A Story of Sailor’s Creek: Luminary tribute will honor veterans
Published 5:38 am Friday, November 11, 2022
RICE – The story of Sailor’s Creek stretches back almost 100 years in our nation’s history. World War I had just ended a couple years prior and Congress wanted to recognize those who fought. They adopted a resolution on June 4, 1926, calling for then-President Calvin Coolidge to issue annual proclamations, asking people to observe Nov. 11 each year in honor of the veterans of the Great War.
More than two decades later, what began as Armistice Day had evolved to pay tribute to American veterans of all wars. This year, people have a chance to do that by taking a stroll through Sailor’s Creek.
Sailor’s Creek Battlefield Historical State Park will hold a Veterans Day Luminary on Saturday, Nov. 12, a commemorative event to honor all who have served in the military and their many sacrifices.
A bit of history
The Sailor’s Creek Battlefield Luminary program has occurred annually on the Saturday of Veterans Day weekend since the park’s opening in 2008. The park’s first manager, Christopher M. Calkins, created the Luminary program “to honor the veterans who fought, suffered, struggled, and perished during the Civil War battle,” said Lee Wilcox. He works as Assistant Park Manager for Sailor’s Creek Battlefield Historical State Park. He adds that Calkins decided to schedule the event close to Veterans Day “so that all veterans could be honored and commemorated during the program.”
Wilcox says that the Luminary program is the park’s tribute to veterans from all of our nation’s military conflicts, meant to honor them “with dignity, honor, and respect. To recognize the sacrifices and dedication of these heroes who are still with us and those who have passed,” he said, “to preserve their legacy for current and future generations, lest we forget their service.”
“It is often said,” Wilcox adds, that “we are only one generation away from losing the hard-fought freedoms and rights our ancestors created and established during the nation’s founding. So the Veterans Day Luminary program is simply our effort to create a humble and informative occasion to preserve, educate, and pass on that knowledge.”
What is Sailor’s Creek?
The park is a National Historical Landmark “recognizing and preserving the hallowed grounds and structures that bore witness to the last major battle of the American Civil War on April 6, 1865,” Wilcox says. This battle took place just three days before General Lee’s Confederate Army surrendered to General Grant at Appomattox Court House.

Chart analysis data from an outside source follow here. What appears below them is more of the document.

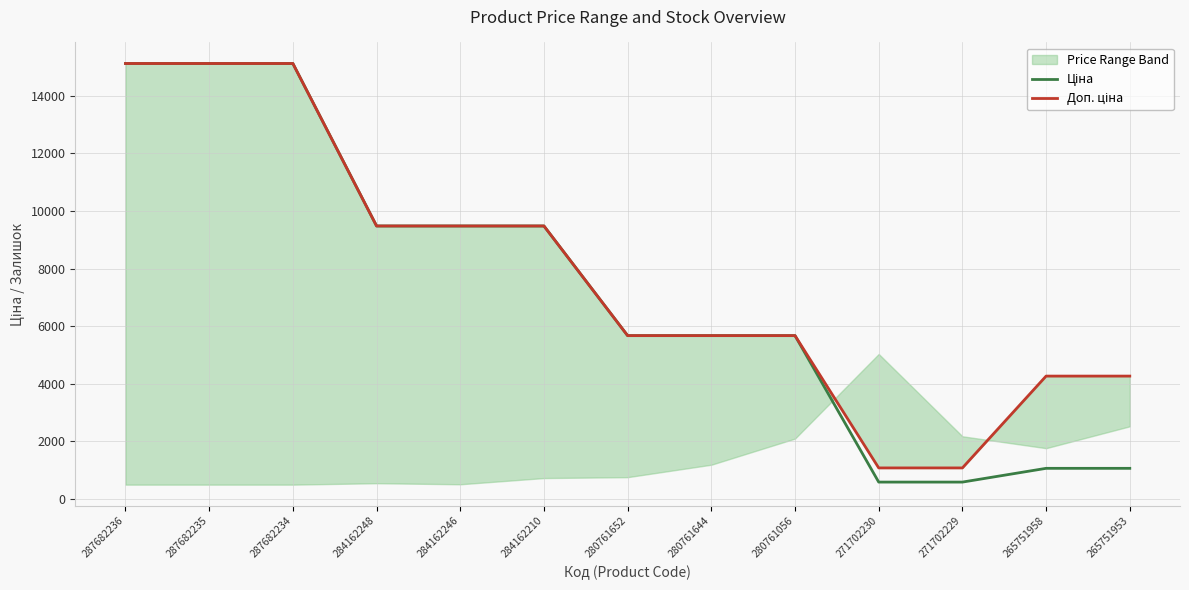

At which label does Ціна first exceed 5673?

287682236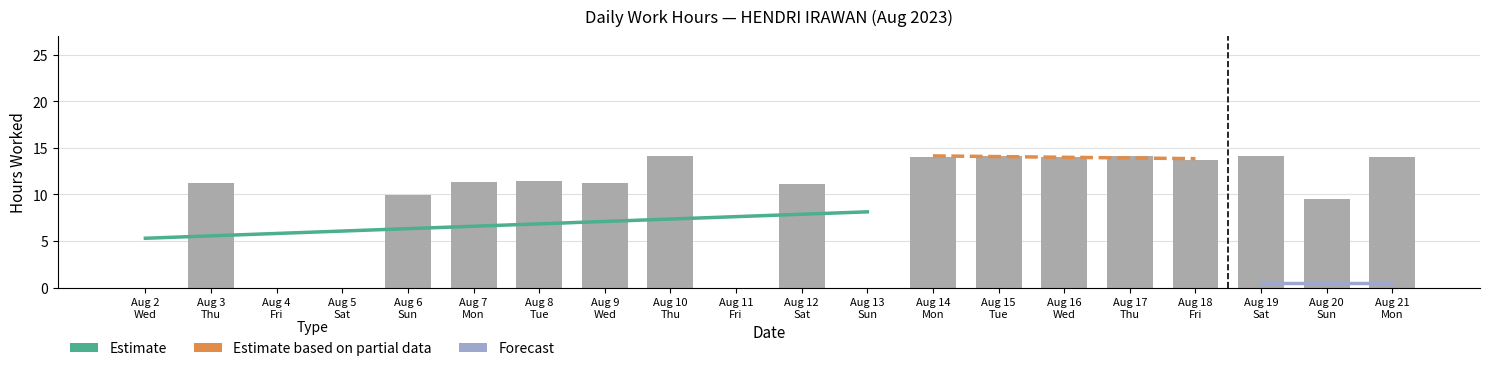

How many data points are less than 11?

7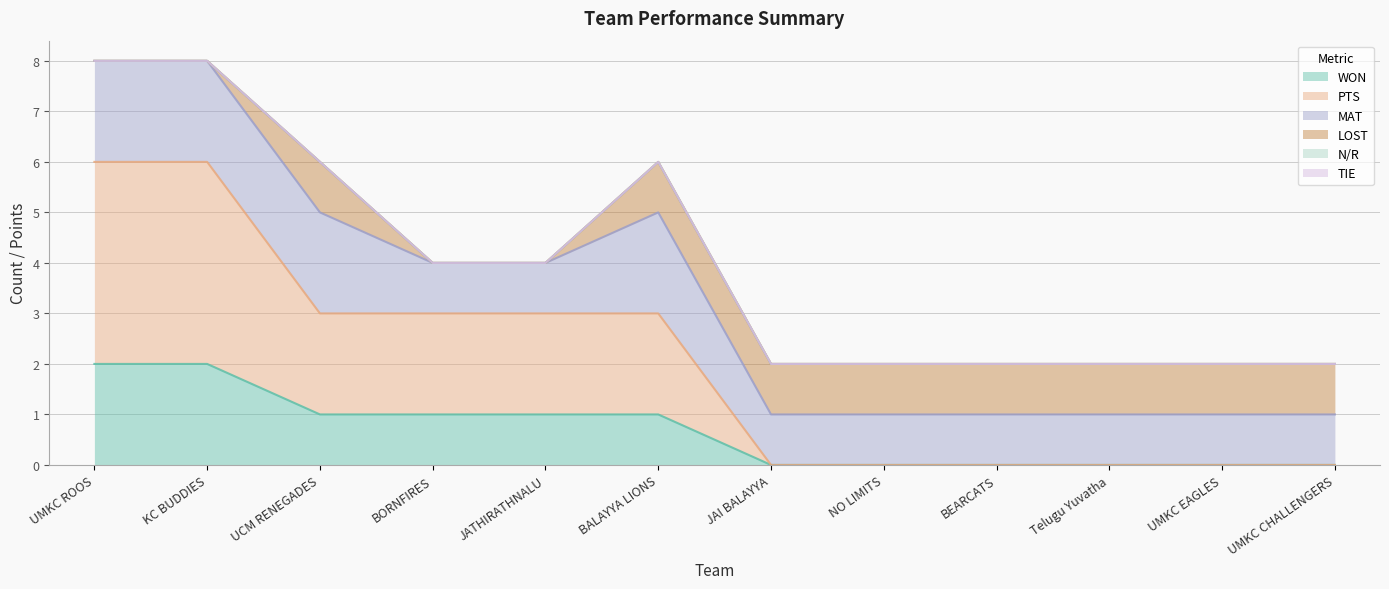

True or false: TIE and LOST intersect in this chart.

False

While it has remained a protected historic landscape since 1936, Sailor’s Creek Battlefield became an independent State Park in only 2008. Today, the park’s 392 acres contain a museum full of battlefield exhibits and artifacts as well as the largest research library in the state “solely and completely devoted to the 1865 Appomattox Campaign,” Wilcox says, noting that the park is also home to “numerous hiking trails with historic wayside markers, an 11-mile, self-guided driving tour loop, and the historic Hillsman House.”
The Hillsman House is a structure from the 1750s that was used as a field hospital by Federal forces during the battles at Sailor’s Creek. The house is available for free guided tours, which must be scheduled in advance.
What to expect on Saturday
As far as Saturday’s event goes, Wilcox said the night will involve two guided tours, the first at 6 p.m. and the second at 7 p.m. A park ranger will lead each group along the Luminary Trail, which is just under one mile long. As the visitors walk on the trail, they will arrive at wayside stations where “the group will pause and listen to a period-dressed, living historian who steps out of the shadows with a lantern and reads from an actual letter or personal account from a soldier or civilian who bore witness to the April 6, 1865, battle.”
You might be wondering what the “luminary” piece of the program involves. Wilcox sheds light on that as well, saying that the Luminary Trail will be lit by hundreds of “paper bags containing candles that provide a beautiful glowing effect under the autumn night sky.”
If you are interested in attending the program, it will take place near the park’s Visitor Center, located at 6541 Saylers Creek Road in Rice, Virginia. There are no charges or fees to attend the event, and there will be plenty of parking as well as access to the Visitor Center and public restrooms.
Pets and young children are welcome to attend, although due to the somber nature of the event, it is requested that they are able to maintain a quiet observance of the events around them once the hike starts. Wilcox recommends that visitors dress comfortably, wear close-toed shoes, and be prepared for cold temperatures.
Following the program, the gift shop will be open, with a large collection of discounted Civil War books sold by the park’s dedicated Friends Group. All the proceeds will be donated to their efforts to preserve the historic site with educational programs. For any additional questions about the program, visitors may call the main office at (804) 561-7510.
Quinn Arnone wrote this piece for the Farmville Herald.